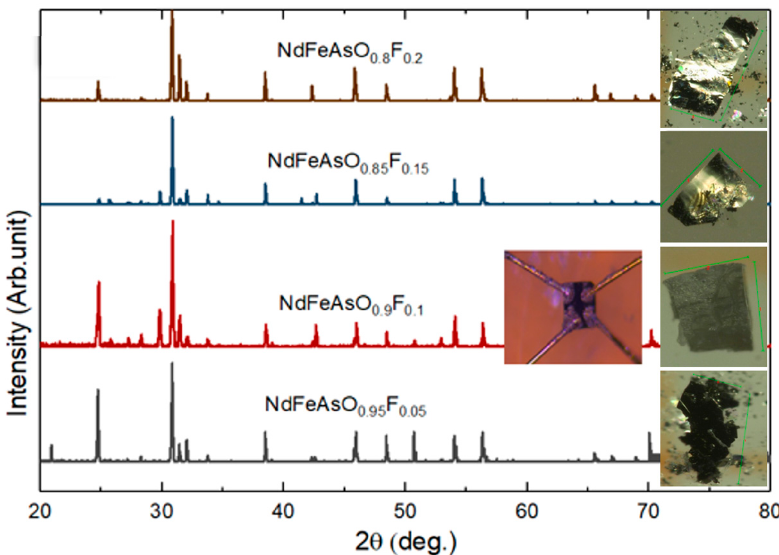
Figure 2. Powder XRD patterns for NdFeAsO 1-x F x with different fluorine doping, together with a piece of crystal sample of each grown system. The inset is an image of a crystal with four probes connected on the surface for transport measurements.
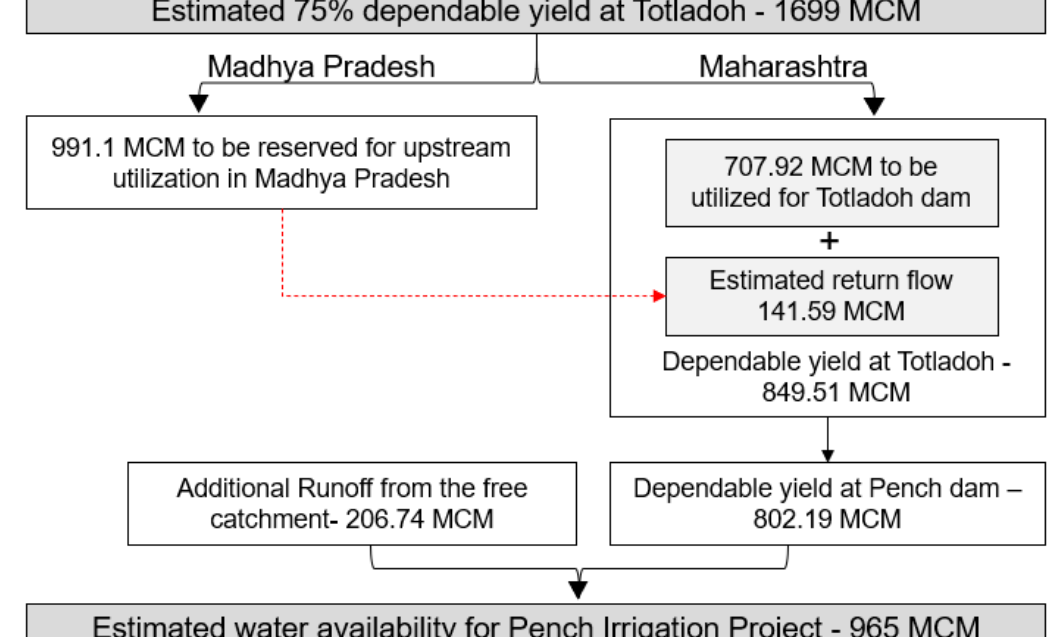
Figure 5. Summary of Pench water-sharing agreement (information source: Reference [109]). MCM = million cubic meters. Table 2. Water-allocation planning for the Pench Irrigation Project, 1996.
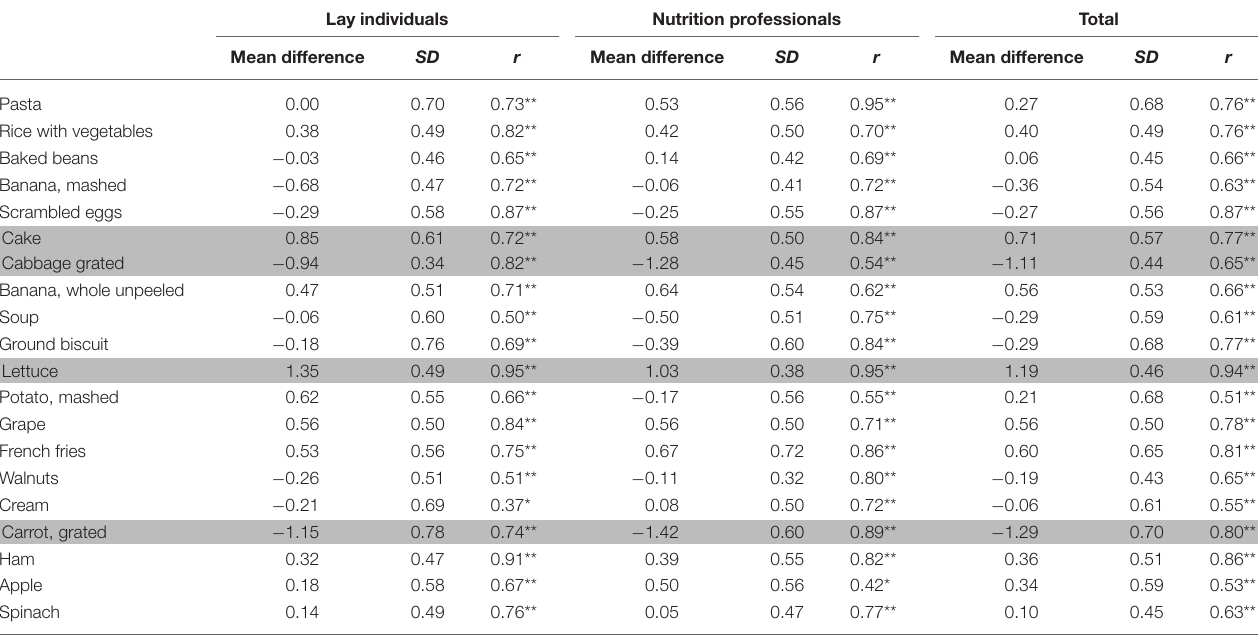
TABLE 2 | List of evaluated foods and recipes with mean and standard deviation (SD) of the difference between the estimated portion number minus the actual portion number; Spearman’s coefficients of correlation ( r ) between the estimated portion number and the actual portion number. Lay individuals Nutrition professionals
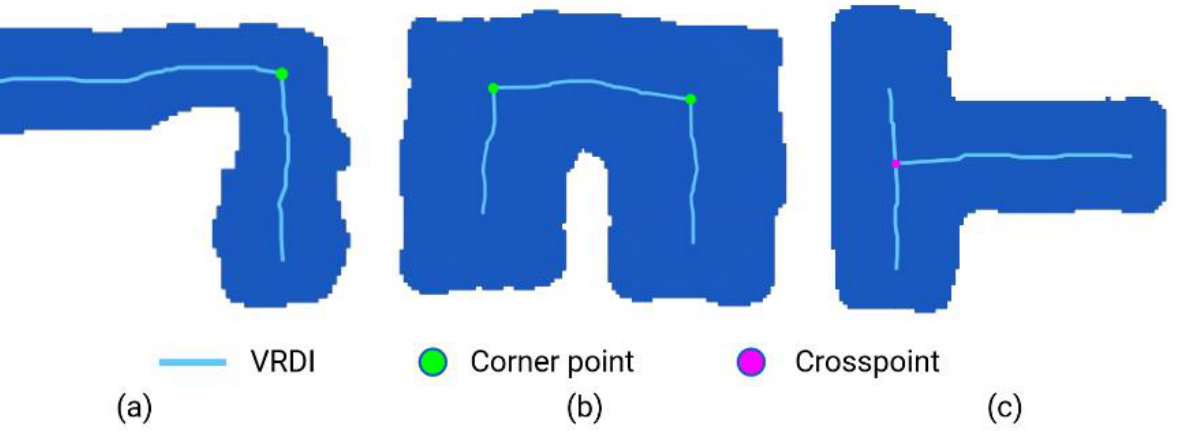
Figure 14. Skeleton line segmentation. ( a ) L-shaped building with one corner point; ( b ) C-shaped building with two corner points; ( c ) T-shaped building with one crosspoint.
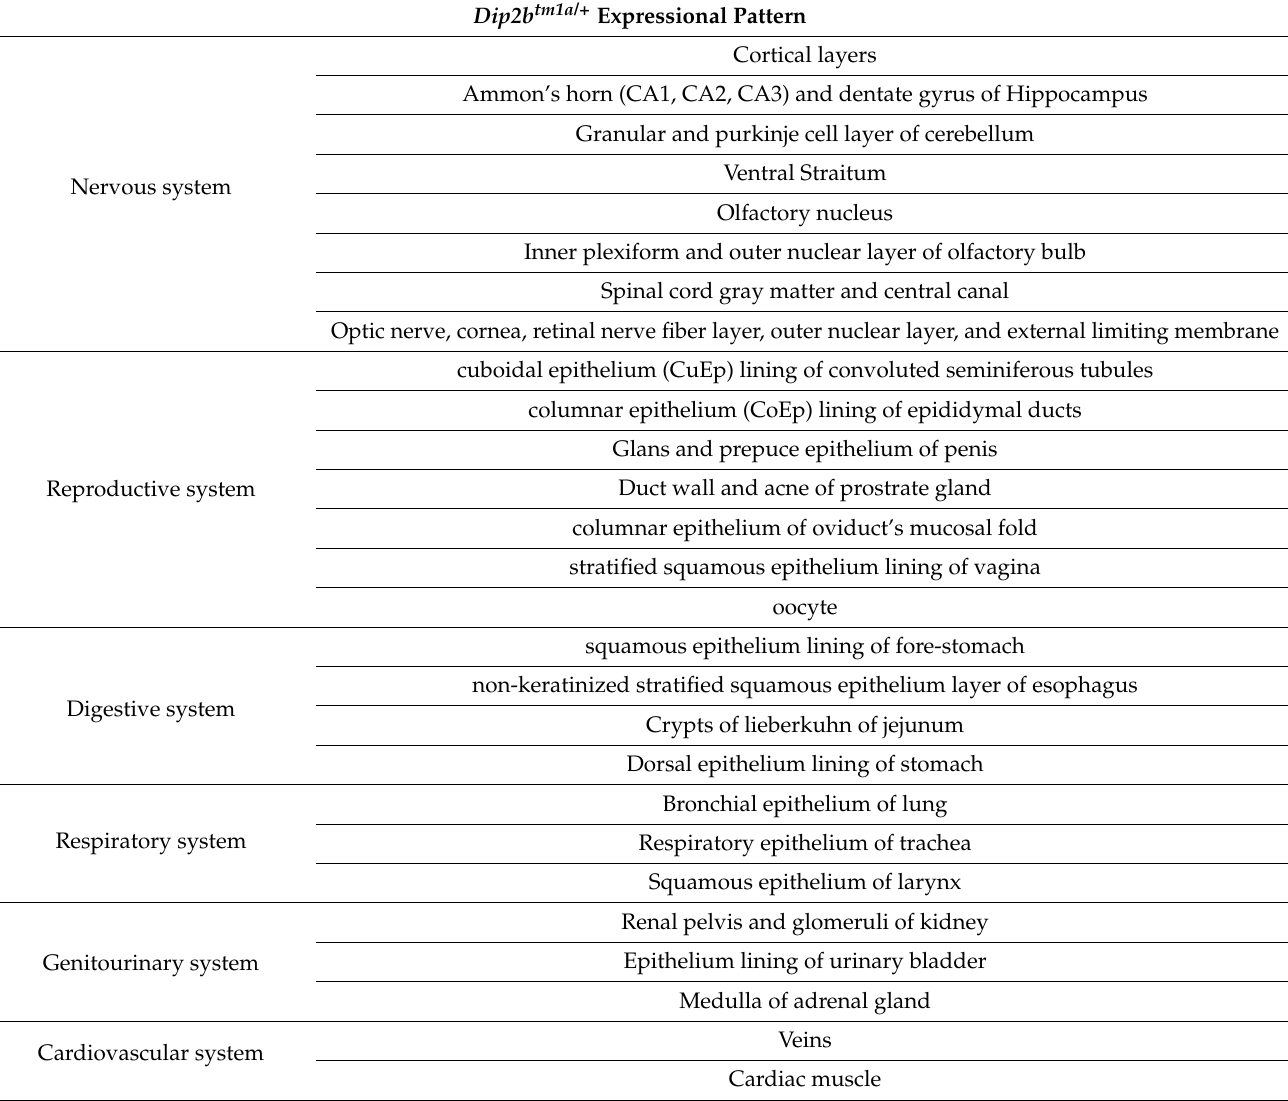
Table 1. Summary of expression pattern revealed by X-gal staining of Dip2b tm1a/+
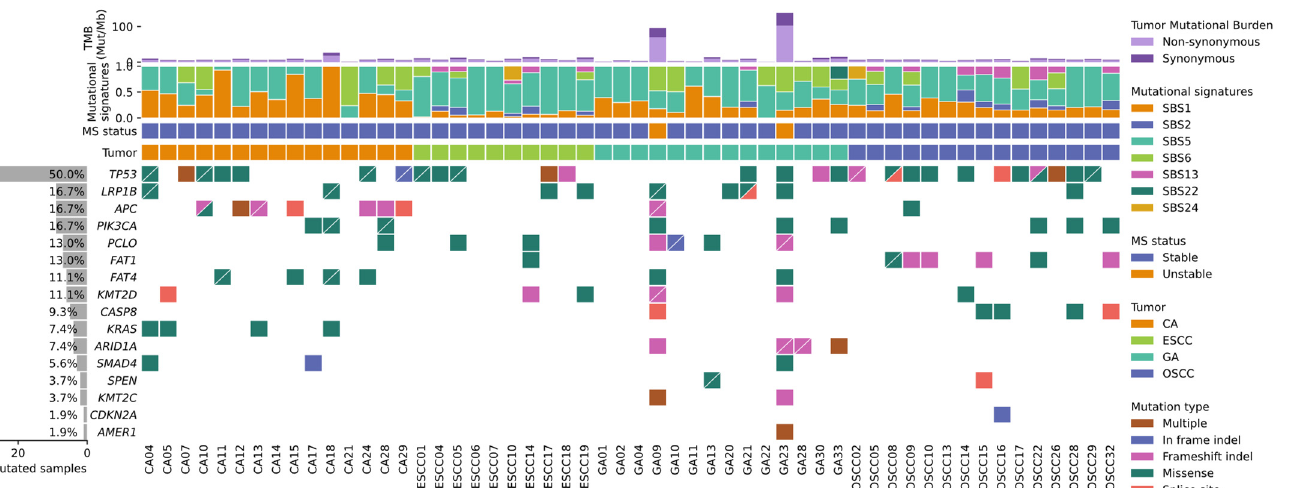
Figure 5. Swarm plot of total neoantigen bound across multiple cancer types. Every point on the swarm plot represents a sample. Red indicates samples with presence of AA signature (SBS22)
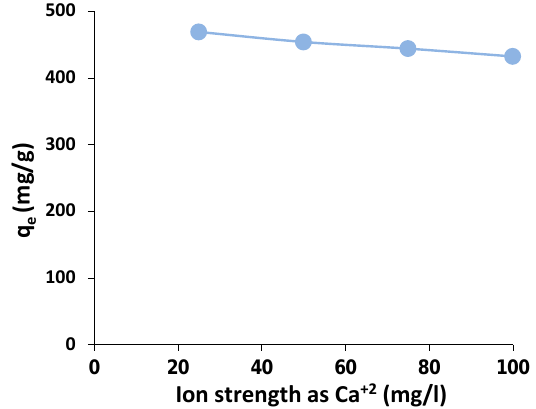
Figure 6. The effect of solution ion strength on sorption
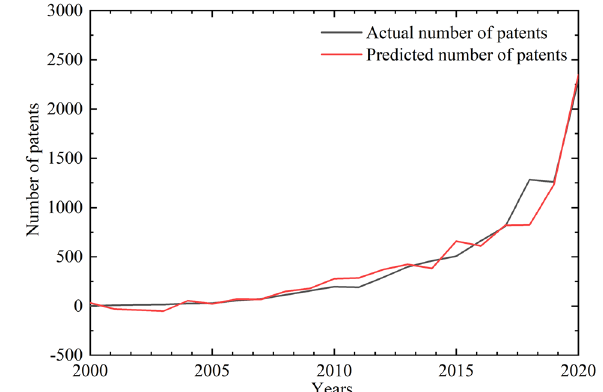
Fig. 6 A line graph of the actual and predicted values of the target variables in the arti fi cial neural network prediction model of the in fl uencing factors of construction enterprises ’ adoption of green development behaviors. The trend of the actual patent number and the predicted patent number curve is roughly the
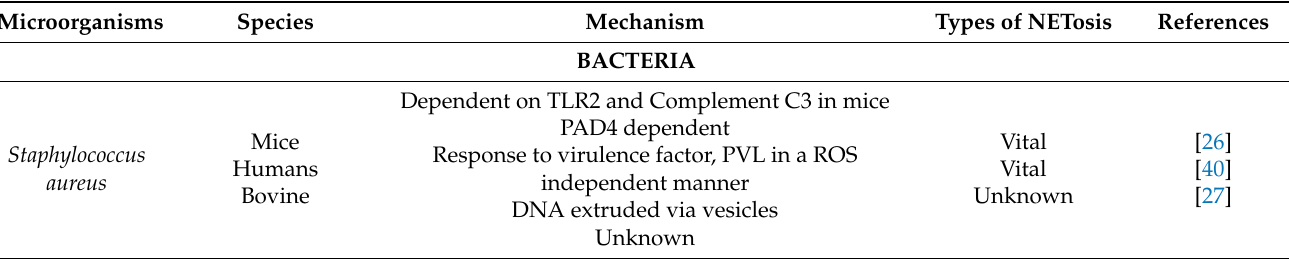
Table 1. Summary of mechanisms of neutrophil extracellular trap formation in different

:: TASK GOAL ::
What is needed is every line of the records that contains the word "Summary".

:: SOLUTION ::
Figure 5. Summary of Pench water-sharing agreement (information source: Reference [109]). MCM = million cubic meters. Table 2. Water-allocation planning for the Pench Irrigation Project, 1996.
Table 1. Summary of expression pattern revealed by X-gal staining of Dip2b tm1a/+
Table 1. Summary of mechanisms of neutrophil extracellular trap formation in different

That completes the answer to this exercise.